The assessed predictive factors of mortality in children with sepsis-associated AKI comprised clinical, laboratory, and AKI classification parameters. There is no single consensus on which parameter is ideal for early diagnosis of AKI, which would imply in early-onset therapy aimed at reducing mortality.
The constant monitoring of critically-ill patients, assessing the presence of oliguria, hypertension or hypotension, and hypoalbuminemia, as well as the evolution to the need for mechanical ventilation and/or dialysis, should raise the early suspicion of AKI development.
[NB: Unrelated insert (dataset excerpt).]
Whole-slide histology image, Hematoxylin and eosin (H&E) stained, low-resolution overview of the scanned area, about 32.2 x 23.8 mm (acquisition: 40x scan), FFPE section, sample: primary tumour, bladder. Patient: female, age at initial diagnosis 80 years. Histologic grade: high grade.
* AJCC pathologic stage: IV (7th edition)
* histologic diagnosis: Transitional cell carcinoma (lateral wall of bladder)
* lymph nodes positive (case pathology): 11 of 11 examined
At the same time, the AKI classification should be routinely carried out since the first day of hospitalization, and on the third day for the early detection of AKI, according to parameter evolution.31
Authors have validated the Renal Angina Index (RAI) using the product of the risk factors (admission to PICU – score 1, stem cell transplantation – score 3, ventilation and inotropics – score 5) and the injury factors (death rate evolution associated with fluid overload percentage, decrease in the estimated creatinine clearance, percentage of fluid overload–score ranging from 1, 2, 4, and 8), whose RAI value ranges from 1 to 40.32 The RAI cutoff value ≥8 is indicative of high risk for AKI.
The present study has limitations, such as the observational retrospective design with a small number of patients studied in a single center; however, this cohort included the evaluation of AKI in pediatric patients with a specific condition, i.e., sepsis. The small number of patients with the pRIFLE I classification may have influenced the power of statistics.
It can be concluded that the mortality rate is high in patients with sepsis and AKI; the predictive factors related to mortality were easy to apply, as well as the AKI classification by the staging system or pRIFLE and reflected the evolution of patients with sepsis and AKI.
Conflicts of interestThe authors declare no conflicts of interest.